◆ INSTRUCTIONS FOR THE TASK
Retype everything in the items below from the line containing "scientific name: Cyperus difformis" down to the line containing "common name: Alpine honeysuckle", both ends included, without changing a character.

◆ RECORDS FOR THE TASK
%%

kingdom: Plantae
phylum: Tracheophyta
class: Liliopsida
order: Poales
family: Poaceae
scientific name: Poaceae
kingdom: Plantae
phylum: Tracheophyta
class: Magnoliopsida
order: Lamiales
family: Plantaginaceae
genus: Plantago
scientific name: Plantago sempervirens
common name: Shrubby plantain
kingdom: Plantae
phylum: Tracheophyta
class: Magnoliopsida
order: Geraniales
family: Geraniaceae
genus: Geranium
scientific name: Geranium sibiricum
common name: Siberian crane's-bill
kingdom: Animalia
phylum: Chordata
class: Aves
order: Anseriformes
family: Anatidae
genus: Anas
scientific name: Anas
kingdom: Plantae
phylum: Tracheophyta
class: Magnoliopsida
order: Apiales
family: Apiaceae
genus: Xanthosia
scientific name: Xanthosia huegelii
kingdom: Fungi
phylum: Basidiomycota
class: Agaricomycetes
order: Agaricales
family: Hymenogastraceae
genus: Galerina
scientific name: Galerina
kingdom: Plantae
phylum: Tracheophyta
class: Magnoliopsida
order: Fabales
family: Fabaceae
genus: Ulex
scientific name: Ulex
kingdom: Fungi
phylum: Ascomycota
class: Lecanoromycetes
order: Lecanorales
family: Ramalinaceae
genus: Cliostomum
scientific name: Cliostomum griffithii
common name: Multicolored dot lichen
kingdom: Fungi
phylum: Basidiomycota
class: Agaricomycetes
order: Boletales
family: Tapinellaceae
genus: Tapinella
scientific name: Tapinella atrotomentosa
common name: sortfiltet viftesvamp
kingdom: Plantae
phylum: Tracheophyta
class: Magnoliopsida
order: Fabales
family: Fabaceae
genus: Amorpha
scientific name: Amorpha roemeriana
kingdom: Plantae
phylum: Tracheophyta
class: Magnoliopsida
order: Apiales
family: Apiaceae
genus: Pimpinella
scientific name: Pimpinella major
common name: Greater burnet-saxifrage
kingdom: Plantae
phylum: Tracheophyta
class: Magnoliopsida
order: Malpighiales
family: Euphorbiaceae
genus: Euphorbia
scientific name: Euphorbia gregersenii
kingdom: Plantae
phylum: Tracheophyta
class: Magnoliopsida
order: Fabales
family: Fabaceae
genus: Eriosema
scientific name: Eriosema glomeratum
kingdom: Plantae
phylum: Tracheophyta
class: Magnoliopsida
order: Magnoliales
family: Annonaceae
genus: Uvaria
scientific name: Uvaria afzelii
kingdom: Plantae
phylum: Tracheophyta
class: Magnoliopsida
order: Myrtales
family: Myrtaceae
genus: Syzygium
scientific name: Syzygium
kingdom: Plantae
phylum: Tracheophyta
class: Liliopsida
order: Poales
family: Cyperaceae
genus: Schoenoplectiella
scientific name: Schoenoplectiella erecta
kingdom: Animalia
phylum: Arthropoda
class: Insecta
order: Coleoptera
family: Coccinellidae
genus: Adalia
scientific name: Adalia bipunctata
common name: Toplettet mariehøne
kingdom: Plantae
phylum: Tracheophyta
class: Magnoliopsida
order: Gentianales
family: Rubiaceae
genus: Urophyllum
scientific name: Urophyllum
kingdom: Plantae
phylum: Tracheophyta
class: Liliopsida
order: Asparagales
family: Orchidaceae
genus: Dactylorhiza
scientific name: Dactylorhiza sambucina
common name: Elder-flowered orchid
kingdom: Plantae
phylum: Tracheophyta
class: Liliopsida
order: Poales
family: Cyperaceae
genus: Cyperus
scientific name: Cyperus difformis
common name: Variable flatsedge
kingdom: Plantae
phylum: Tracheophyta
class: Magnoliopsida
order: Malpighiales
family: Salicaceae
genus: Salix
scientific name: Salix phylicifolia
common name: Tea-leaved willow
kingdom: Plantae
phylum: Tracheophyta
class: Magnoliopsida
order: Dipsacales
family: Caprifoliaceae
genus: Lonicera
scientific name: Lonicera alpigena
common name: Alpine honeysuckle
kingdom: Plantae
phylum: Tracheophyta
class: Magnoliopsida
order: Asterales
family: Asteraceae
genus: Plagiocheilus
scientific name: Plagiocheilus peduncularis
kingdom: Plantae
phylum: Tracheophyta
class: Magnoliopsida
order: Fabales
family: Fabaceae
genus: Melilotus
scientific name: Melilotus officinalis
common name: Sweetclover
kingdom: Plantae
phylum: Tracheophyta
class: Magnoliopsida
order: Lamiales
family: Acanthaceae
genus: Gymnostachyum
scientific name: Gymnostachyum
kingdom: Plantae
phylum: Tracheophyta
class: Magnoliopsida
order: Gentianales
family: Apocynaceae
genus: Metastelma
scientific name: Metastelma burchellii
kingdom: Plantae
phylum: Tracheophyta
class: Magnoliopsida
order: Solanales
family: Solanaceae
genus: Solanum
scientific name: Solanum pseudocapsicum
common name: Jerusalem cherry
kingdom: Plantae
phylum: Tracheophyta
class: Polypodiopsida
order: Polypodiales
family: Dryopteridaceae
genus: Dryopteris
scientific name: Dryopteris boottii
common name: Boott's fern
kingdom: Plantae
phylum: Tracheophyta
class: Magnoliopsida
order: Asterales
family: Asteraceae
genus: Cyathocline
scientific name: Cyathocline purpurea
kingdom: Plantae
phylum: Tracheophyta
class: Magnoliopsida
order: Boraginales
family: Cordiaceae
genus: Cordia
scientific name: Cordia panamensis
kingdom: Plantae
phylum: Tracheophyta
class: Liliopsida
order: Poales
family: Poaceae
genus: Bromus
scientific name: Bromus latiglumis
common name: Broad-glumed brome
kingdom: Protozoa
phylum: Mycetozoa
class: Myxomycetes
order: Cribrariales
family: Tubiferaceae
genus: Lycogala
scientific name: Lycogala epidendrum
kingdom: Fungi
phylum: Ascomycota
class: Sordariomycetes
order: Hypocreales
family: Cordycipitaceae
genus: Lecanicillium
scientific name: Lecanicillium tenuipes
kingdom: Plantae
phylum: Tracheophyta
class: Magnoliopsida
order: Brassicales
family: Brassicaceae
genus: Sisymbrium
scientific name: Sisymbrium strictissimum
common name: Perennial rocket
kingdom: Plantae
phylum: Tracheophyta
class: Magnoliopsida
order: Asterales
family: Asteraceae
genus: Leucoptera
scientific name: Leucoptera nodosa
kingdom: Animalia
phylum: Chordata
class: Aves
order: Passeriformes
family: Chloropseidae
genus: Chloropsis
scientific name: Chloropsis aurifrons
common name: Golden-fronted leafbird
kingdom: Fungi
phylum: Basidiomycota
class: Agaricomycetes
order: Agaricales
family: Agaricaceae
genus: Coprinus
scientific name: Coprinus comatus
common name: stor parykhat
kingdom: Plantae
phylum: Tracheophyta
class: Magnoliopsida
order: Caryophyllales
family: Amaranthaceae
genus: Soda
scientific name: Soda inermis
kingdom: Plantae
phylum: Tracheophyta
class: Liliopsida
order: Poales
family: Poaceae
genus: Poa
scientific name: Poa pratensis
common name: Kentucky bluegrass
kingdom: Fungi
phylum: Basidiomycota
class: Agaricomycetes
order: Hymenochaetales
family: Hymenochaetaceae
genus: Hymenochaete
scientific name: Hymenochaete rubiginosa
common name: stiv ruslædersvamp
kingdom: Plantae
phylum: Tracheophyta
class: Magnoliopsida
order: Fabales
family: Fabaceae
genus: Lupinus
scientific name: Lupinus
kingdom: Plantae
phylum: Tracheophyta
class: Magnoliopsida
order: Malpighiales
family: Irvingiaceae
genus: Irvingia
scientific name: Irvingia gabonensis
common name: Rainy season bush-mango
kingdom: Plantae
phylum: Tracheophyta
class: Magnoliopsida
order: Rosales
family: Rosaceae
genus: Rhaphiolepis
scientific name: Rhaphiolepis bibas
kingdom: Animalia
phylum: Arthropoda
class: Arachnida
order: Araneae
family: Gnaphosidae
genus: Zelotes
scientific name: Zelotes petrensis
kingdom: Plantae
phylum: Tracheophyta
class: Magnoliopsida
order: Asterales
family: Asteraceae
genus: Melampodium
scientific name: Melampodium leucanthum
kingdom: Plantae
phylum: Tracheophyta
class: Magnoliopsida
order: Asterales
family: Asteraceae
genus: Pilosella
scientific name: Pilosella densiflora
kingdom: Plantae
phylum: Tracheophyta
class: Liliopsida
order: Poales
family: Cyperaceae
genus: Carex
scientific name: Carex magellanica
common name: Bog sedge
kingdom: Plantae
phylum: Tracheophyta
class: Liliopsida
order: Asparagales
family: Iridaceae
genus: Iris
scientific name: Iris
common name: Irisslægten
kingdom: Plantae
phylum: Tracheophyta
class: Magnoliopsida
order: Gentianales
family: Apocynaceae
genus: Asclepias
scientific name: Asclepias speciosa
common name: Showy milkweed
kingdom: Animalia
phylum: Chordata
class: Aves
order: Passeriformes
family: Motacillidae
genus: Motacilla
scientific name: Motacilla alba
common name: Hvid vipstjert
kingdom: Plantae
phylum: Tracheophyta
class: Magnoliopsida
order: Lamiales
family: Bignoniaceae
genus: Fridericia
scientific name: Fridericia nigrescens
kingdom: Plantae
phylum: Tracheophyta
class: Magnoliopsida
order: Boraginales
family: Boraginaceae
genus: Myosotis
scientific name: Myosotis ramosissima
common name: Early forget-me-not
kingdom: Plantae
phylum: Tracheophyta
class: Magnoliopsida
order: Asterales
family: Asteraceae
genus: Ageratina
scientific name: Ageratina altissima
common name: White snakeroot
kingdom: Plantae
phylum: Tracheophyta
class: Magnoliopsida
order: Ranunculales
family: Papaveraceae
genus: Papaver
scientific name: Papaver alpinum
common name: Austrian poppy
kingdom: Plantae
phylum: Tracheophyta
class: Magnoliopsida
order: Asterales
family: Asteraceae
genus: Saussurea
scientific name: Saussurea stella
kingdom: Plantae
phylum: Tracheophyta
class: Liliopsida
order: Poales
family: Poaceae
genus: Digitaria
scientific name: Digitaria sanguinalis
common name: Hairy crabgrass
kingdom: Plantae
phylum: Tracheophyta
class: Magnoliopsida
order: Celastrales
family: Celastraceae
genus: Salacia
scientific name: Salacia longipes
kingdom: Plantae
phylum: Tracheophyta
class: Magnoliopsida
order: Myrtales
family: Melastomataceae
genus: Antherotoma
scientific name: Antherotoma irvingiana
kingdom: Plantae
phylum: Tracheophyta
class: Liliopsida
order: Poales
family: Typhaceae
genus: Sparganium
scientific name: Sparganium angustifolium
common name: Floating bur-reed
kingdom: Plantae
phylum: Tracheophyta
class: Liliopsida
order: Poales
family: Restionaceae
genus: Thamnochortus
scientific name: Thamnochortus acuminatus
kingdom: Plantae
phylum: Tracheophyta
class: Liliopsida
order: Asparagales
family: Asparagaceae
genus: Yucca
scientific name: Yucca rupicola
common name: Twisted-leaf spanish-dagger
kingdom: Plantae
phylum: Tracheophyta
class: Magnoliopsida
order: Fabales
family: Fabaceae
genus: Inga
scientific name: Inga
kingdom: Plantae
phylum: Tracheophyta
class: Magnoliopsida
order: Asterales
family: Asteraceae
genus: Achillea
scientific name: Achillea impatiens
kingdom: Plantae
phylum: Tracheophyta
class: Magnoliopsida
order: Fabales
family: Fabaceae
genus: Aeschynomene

%%

◆ ANSWER TO THIS EXERCISE
scientific name: Cyperus difformis
common name: Variable flatsedge
kingdom: Plantae
phylum: Tracheophyta
class: Magnoliopsida
order: Malpighiales
family: Salicaceae
genus: Salix
scientific name: Salix phylicifolia
common name: Tea-leaved willow
kingdom: Plantae
phylum: Tracheophyta
class: Magnoliopsida
order: Dipsacales
family: Caprifoliaceae
genus: Lonicera
scientific name: Lonicera alpigena
common name: Alpine honeysuckle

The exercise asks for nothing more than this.